The paper reports that the girl had given an emotional report of her ordeal to investigators at the Baga base, speaking at length about her forced marriage to one of the terrorists who impregnated her, and her escape.

According to Vanguard, its source said the girl, whose name was withheld, had just given birth to a baby but didn’t say what happened to her baby. She is quoted as saying that she escaped from a camp where 60 of the girls also forcefully married and pregnant were held and abused.

Vanguard’s source also said that the escapee further disclosed to security agencies that Boko Haram terrorists have been seriously weakened and are now moving from place to place aimlessly like lost sheep.

In South Africa there is robust coverage of the 4th National General Council of the ruling ANC party which opened in Midrand on Friday. Mail and Guardian leads with the damning report delivered by the ANC’s secretary general, Gwede Muntashe, in which he bemourned the failure of the party’s members to walk the talk against corruption   one of the top five priorities set by the party during their last elective conference.

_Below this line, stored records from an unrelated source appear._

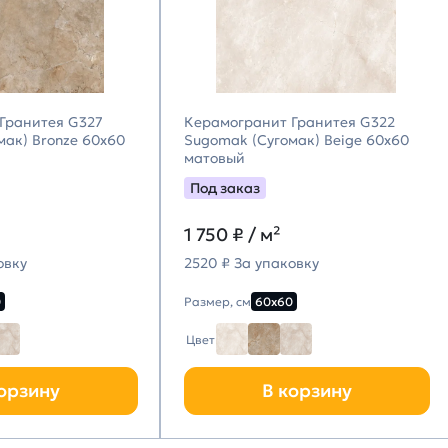
Гранитея G327
Керамогранит Гранитея G322
мак) Bronze 60х60
Sugomak (Сугомак) Beige 60х60
матовый
Под заказ
1 750
₽ / м²
овку
2520 ₽ За упаковку
0
Размер, см
60х60
Цвет
орзину
В корзину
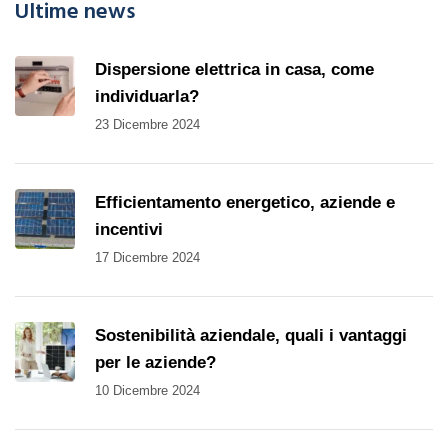
Ultime news
Dispersione elettrica in casa, come
individuarla?
23 Dicembre 2024
Efficientamento energetico, aziende e
incentivi
17 Dicembre 2024
Sostenibilità aziendale, quali i vantaggi
per le aziende?
10 Dicembre 2024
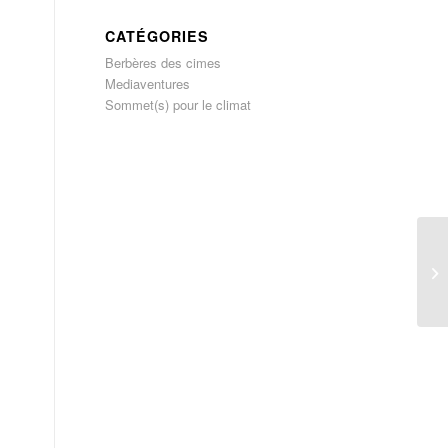
CATÉGORIES
Berbères des cimes
Mediaventures
Sommet(s) pour le climat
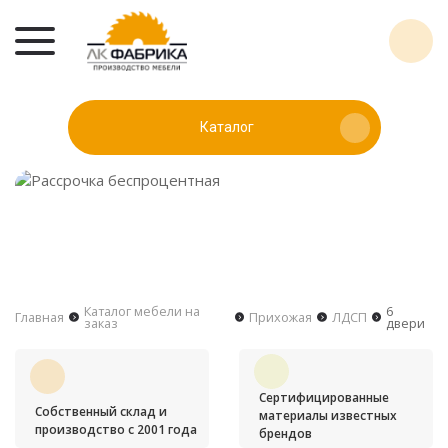
Каталог
Каталог мебели на
6
Главная
Прихожая
ЛДСП
заказ
двери
Сертифицированные
Собственный склад и
материалы известных
производство с 2001 года
брендов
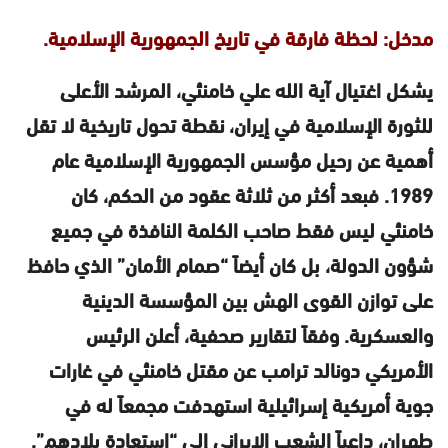
مدخل: لحظة فارقة في تاريخ الجمهورية الإسلامية.
يشكل اغتيال آية الله علي خامنئي، المرشد الأعلى
للثورة الإسلامية في إيران، نقطة تحول تاريخية لا تقل
أهمية عن رحيل مؤسس الجمهورية الإسلامية عام
1989. فبعد أكثر من ثلاثة عقود من الحكم، كان
خامنئي ليس فقط صاحب الكلمة النافذة في جميع
شؤون الدولة، بل كان أيضاً “صمام الأمان” الذي حافظ
على توازن القوى الهش بين المؤسسة الدينية
والعسكرية. وفقاً لتقارير صحفية، أعلن الرئيس
الأمريكي دونالد ترامب عن مقتل خامنئي في غارات
جوية أمريكية إسرائيلية استهدفت مجمعاً له في
طهران، داعياً الشعب الإيراني إلى “استعادة بلادهم”.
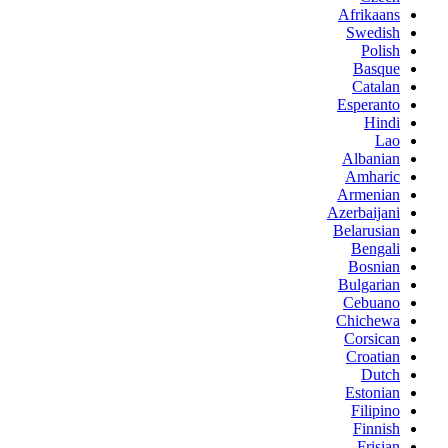
Afrikaans
Swedish
Polish
Basque
Catalan
Esperanto
Hindi
Lao
Albanian
Amharic
Armenian
Azerbaijani
Belarusian
Bengali
Bosnian
Bulgarian
Cebuano
Chichewa
Corsican
Croatian
Dutch
Estonian
Filipino
Finnish
Frisian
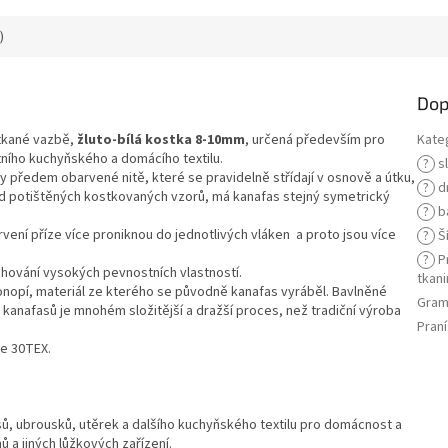
)
Dop
 tkané vazbě,
žluto-bílá kostka 8-10mm
, určená především pro
Kate
tního kuchyňského a domácího textilu.
?
s
žity předem obarvené nitě, které se pravidelně střídají v osnově a útku,
?
d
od potištěných kostkovaných vzorů, má kanafas stejný symetrický
?
b
barvení příze více proniknou do jednotlivých vláken a proto jsou více
?
Ší
?
Pr
chování vysokých pevnostních vlastností.
tkani
konopí, materiál ze kterého se původně kanafas vyráběl. Bavlněné
Gram
a kanafasů je mnohém složitější a dražší proces, než tradiční výroba
Praní
ze 30TEX.
ů, ubrousků, utěrek a dalšího kuchyňského textilu pro domácnost a
ů a jiných lůžkových zařízení.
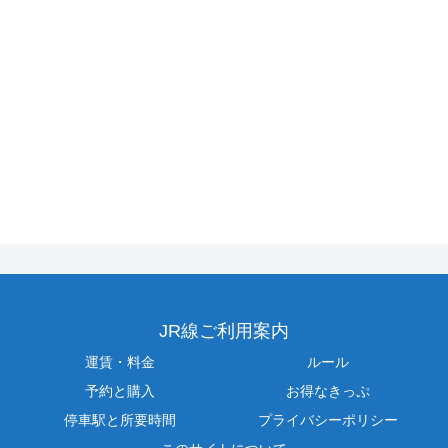
JR線ご利用案内
運賃・料金
ルール
予約と購入
お得なきっぷ
停車駅と所要時間
プライバシーポリシー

Muntashe spoke, as several top ANC members have either been charged or have pending cases of corruption against them, including the drawn-out Nkandla scandal about the use of public funds to renovate President Jacob Zuma’s residence in his hometown.

Mail and Guardian also read the lips of the top ANC official when he decried the decline of the party’s popularity six months away from the 2016 local government elections. According to the Johannesburg publication, it has lost almost a quarter of its membership merely three years after the ANC celebrated reaching more than a million members at its centenary celebrations in 2012.

Interestingly as it points out, President Zuma addressed the problem to the gathering of ANC dignitaries, instead placing the blame firmly on what he called a "new form of gatekeeping" and factionalism. Mail and Guardian also expresses its utter surprise that it was Zuma who spoke out against this, when he himself was elected through purported kingmakers in 2007 and again in 2012.

Times Live was also taken aback by Zuma’s denunciation of so-called negative tendencies such as ill-discipline, hooliganism and violence taking place in the party which he has a second mandate to lead.

And South Africa’s Daily News sat down for a frank chat with an amazing couple that has decided to start a family despite the HIV status of the man. Oziel Mdletshe, 47, was diagnosed HIV positive 19 years ago. In 2008, he married Nompumelelo, 37, who was and still is HIV negative.

The couple has decided to use their experience as a discordant couple to raise awareness and stop the “transmission of HIV in the name of love”.

Oziel told Daily News that HIV does not mean you are at death’s door and is not "something which can only be discussed behind closed doors”.

"Our frustrations right now are not HIV", he said but the fact that their efforts and prayers to have a baby have not yielded fruit.